Topological insulators let molecular wires grow longer

Research extends distance that current travels along organic molecules and opens a path to new types of tiny electronics

by Neil Savage, special to C&EN
February 22, 2023

 

An oligoemeraldine.

Scientists have long dreamed of making molecular electronics, building one-dimensional strings atom by atom to create new circuits even smaller than today’s tiniest silicon structures. Shrinking silicon circuits has led to vast increases in computer chip power, and molecular wires could be the next advance. One hurdle has been that molecular wires become insulating and stop carrying current after a very short distance, shorter than the length they’d need to be for most practical devices. Now, scientists have shown they can overcome that limit, making wires that carry current along more useful lengths (J. Am. Chem. Soc. 2023, DOI: 10.1021/jacs.2c12059).

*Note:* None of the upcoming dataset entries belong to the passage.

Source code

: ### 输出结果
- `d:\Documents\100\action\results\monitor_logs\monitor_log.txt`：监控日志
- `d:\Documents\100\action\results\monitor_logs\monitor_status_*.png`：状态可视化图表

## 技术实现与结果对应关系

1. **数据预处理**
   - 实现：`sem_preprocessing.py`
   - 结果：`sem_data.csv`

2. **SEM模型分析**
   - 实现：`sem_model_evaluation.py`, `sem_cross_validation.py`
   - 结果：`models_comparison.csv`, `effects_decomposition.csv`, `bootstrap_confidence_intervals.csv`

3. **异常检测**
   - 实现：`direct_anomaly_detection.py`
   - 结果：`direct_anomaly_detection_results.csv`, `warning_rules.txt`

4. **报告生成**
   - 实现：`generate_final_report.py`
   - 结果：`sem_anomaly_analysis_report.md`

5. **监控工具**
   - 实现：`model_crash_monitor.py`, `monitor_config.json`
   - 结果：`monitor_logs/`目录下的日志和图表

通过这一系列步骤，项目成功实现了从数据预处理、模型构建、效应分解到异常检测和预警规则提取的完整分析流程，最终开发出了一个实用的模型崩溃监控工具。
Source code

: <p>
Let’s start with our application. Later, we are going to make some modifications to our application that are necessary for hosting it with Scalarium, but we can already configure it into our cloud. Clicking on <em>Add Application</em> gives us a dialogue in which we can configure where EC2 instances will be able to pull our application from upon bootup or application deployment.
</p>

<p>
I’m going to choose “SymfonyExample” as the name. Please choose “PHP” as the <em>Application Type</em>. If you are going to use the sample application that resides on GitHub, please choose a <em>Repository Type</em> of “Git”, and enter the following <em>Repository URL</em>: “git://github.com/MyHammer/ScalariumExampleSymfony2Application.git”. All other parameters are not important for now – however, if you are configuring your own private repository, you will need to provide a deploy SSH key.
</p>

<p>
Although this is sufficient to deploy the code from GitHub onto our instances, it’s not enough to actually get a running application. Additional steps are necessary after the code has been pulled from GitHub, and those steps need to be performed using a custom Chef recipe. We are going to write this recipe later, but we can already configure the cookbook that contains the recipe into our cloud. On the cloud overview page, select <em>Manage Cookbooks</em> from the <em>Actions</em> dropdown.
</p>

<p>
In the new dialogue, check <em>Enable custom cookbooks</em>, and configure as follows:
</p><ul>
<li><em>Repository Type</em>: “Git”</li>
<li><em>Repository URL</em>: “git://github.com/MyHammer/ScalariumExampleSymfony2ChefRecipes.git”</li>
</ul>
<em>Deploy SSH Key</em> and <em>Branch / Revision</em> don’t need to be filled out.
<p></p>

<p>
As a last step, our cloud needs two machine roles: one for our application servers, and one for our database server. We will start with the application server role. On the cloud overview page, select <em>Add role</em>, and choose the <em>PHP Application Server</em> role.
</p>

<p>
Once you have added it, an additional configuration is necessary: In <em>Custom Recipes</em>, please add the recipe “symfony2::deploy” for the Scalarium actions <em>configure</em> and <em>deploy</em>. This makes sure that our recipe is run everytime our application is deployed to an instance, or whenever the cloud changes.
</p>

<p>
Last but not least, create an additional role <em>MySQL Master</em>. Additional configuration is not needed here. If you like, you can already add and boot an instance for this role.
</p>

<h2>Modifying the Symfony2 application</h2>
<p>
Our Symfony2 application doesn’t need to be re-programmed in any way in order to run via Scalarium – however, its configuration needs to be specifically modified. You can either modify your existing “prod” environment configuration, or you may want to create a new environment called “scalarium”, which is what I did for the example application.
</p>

The researchers accomplished this using one-dimensional topological insulators as their wires. A topological insulator is a material that conducts electricity only along its edges. Topological insulators have unusual electronic structures that provide new ways to control the flow of current. But the distance electricity travels is limited by gaps in the electronic structure of organic molecules used to build such 1D wires, says Latha Venkataraman, a chemist and applied physicist at Columbia University, who led the research. The previous greatest conductance distance she and her colleagues had achieved with a topological insulator, made in that case of bis(triarylamine), was 2.6 nm.

At the suggestion of fellow Columbia University chemist Colin Nuckolls, the team built their new wire using emeraldine, a particular arrangement of carbon, hydrogen, and nitrogen atoms. The structure of the molecule allowed them to place a radical—an unpaired electron—on the nitrogen atoms. Those radicals, which come in sets of two, act essentially as relays, providing a series of connections over which current could flow from one end of the wire to another.

The new wire carried current over a length of almost 5 nm. “That’s almost getting to the length scales where current devices based on silicon are being made” she says. The wires could be made longer to carry current over greater distances, but the synthesis process for adding each new pair of radicals is complex with many steps, so the team stopped after demonstrating that the addition of radicals worked.

The chemists tested their molecular wire and found they could drive a current of more than a microampere over the almost 5-nm length, comparable to the ability of a carbon nanotube. “We can get really high currents through very long molecules, which hadn’t been done before,” Venkataraman says.

Other molecules will work as well, she says, as long as their structure allows them to hold radicals. In some cases, the radicals might be placed on carbon atoms rather than nitrogen.

Nuckolls says these molecular wires can form the basis of many electronic components, including switches, actuators, sensors, and light emitters. They could also be used to link molecular devices together, which would avoid the difficulty of forming those links with metal leads.

Judy Cha, a professor of materials science and engineering at Cornell University, says there’s a long road from this demonstration to actually making practical devices with such molecular wires. A device designer who wants to integrate such wires into nanoelectronic circuits, she says, “needs to think about processing temperatures, heat management, integrability with other materials, oxidation, etc.” That’s too much to ask for at this stage, she says, but those factors will need to be considered eventually.